There’s a form of heart failure that may be more common than thought. And there’s no treatment for it.
But an existing drug just passed a critical step and may soon be approved to treat this overlooked condition.
On average, people live three to five years after getting a diagnosis of transthyretin amyloid cardiomyopathy, or ATTR-CM.
It’s a rare disease in which certain proteins gradually build up in the tissues of the heart, eventually making it more difficult for the heart to pump blood to the rest of the body.
It can eventually lead to heart failure.
However, in a clinical trial whose results were published last week, a drug called tafamidis lessened some of the worst effects of ATTR-CM.
Researchers reported that the chance of death was reduced by 30 percent, heart-related hospitalizations were reduced by 32 percent, and declines in quality of life were slowed for people who received the drug versus those who received a placebo.
“This is a fascinating set of discoveries, really is breakthrough science,” Dr. Clyde Yancy, chief of cardiology at Northwestern University’s Feinberg School of Medicine in Chicago, told Healthline. “The impact on patients is uncertain because this isn’t a terribly common condition, but it is a condition of great consequences.”
The most important thing, Yancy says, is that it’s a step forward toward treating a condition that had been considered untreatable.

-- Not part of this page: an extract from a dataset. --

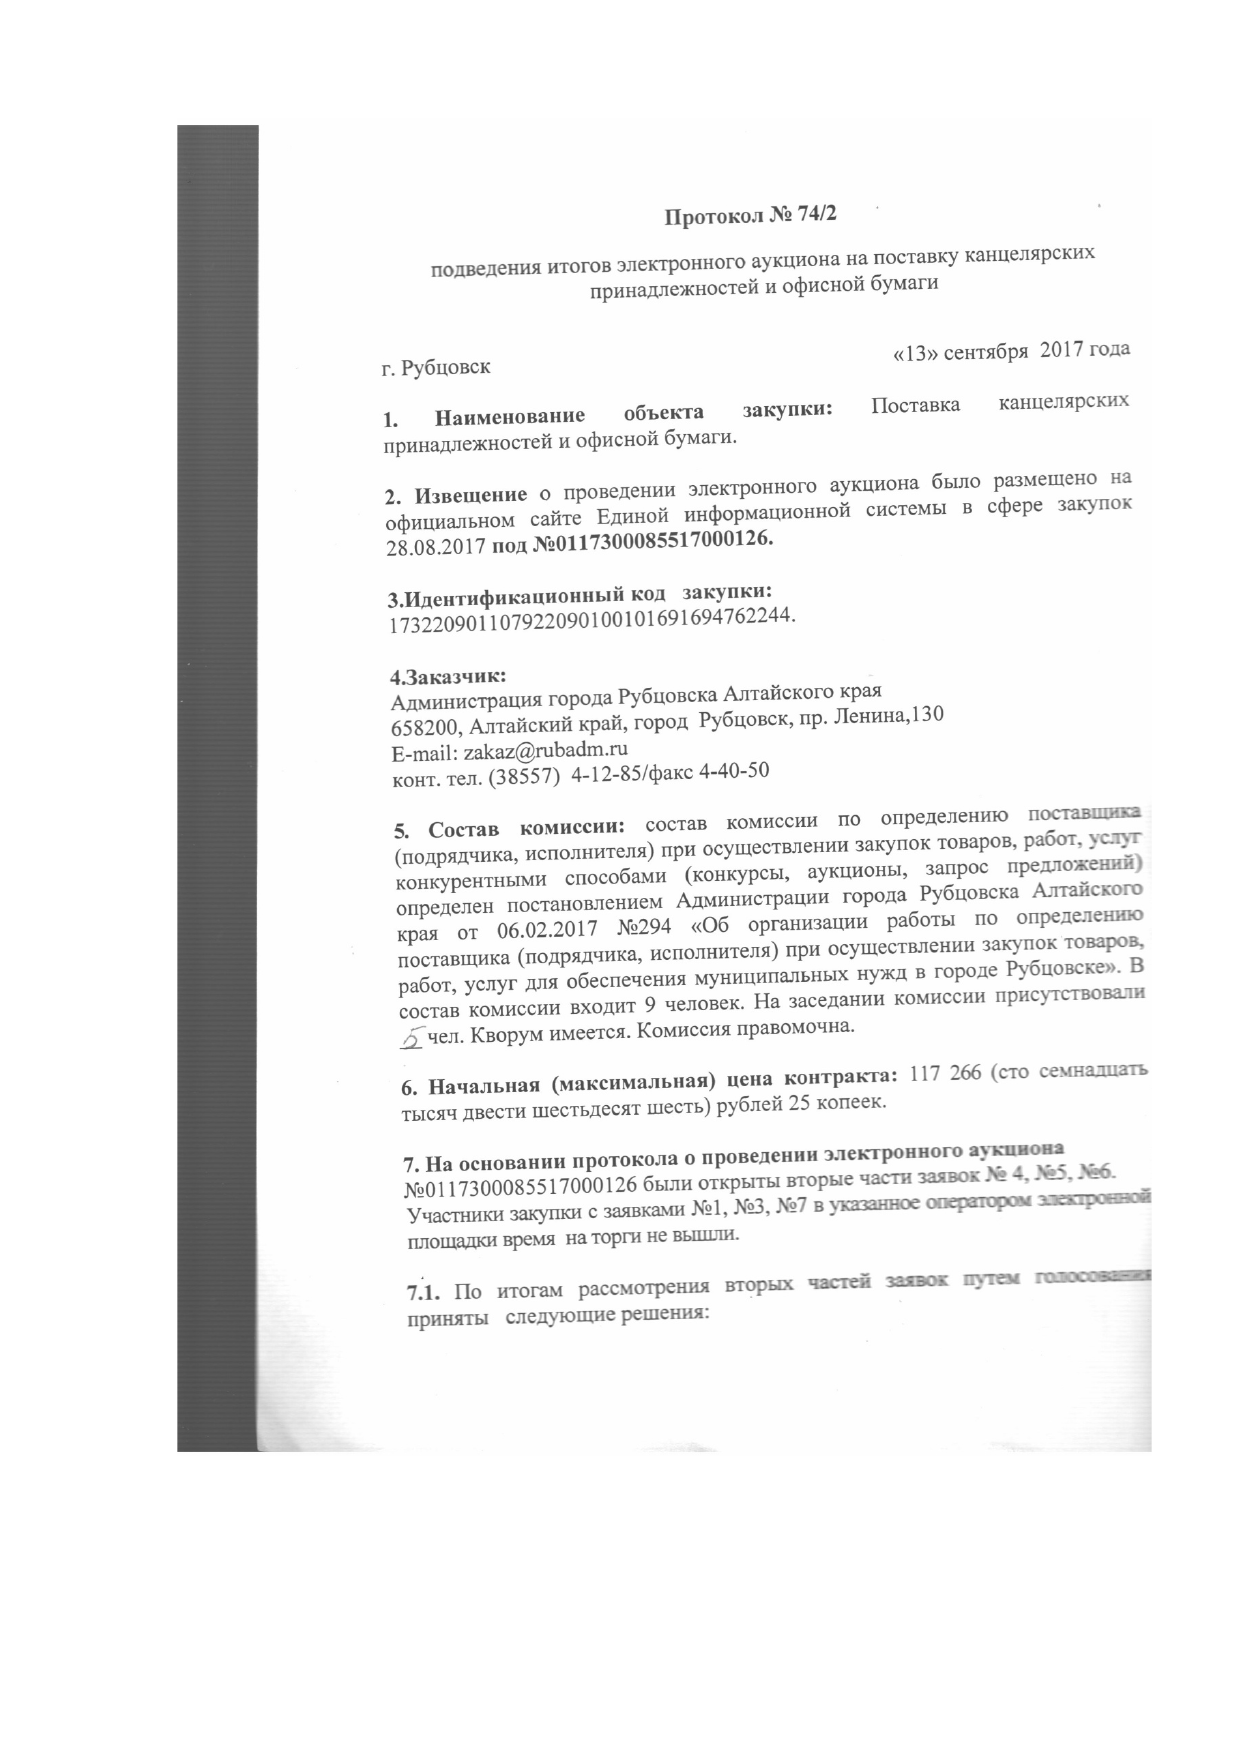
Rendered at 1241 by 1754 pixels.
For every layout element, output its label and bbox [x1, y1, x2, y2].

“Even though the scope is a small number of patients at present, it could reach a large number of patients down the road,” he said.
What is ATTR-CM?
A 2017 estimate put the percentage of people in the United States who have ATTR-CM at 0.001 percent. The percentage is slightly higher among men over age 60.
With this disease, a protein called transthyretin unravels, travels to the heart, and clumps together there in deposits.
That unraveling and accumulation can be hereditary or caused by aging.
Those amyloid deposits grow and eventually interfere with heart function.
But tafamidis was found to prevent those proteins from coming apart and accumulating in the heart.
It’s administered orally, Dr. Mathew Maurer, a Columbia University cardiologist who worked on the clinical trials, told Healthline. He says he doesn’t know what the drug might cost.
Maurer did think new technologies will be able to catch ATTR-CM earlier, which might reveal that the condition may not be quite as rare as it’s currently thought to be.
That 2017 estimate, for instance, found evidence that the frequency of the condition is underestimated and, in part due to aging populations, is likely rising.
Maurer also thinks the disease is underdiagnosed. That’s likely, at least in part, because diagnosis had previously required a biopsy. Now, the disease can be detected with noninvasive imaging, he says.
A new urgency
That rise in frequency has given new urgency to find drugs — and a bigger market for drug manufacturers to try to break into.
In addition to tafamidis, other new drugs are focused on limiting the body’s production of the protein in the first place.
Yancy points to patisiran and inotersen as two drugs under testing that work this way.
“The new drugs that are being developed either prevent the protein from being permanently affixed to the heart or cause them to elude it,” he said. This approach is “not just a breakthrough for amyloid cardiomyopathy — it’s a brand-new way of treating diseases.”
Amyloid deposits like those that build up in the heart under ATTR-CM accumulate in the brain in Alzheimer’s and multiple sclerosis.
Drugs like these might one day be able to treat those conditions.
“This really does reflect a new horizon, some might even say a new frontier,” Yancy said. “This science is now sufficiently robust that it can be used for other diseases where proteins accumulate.”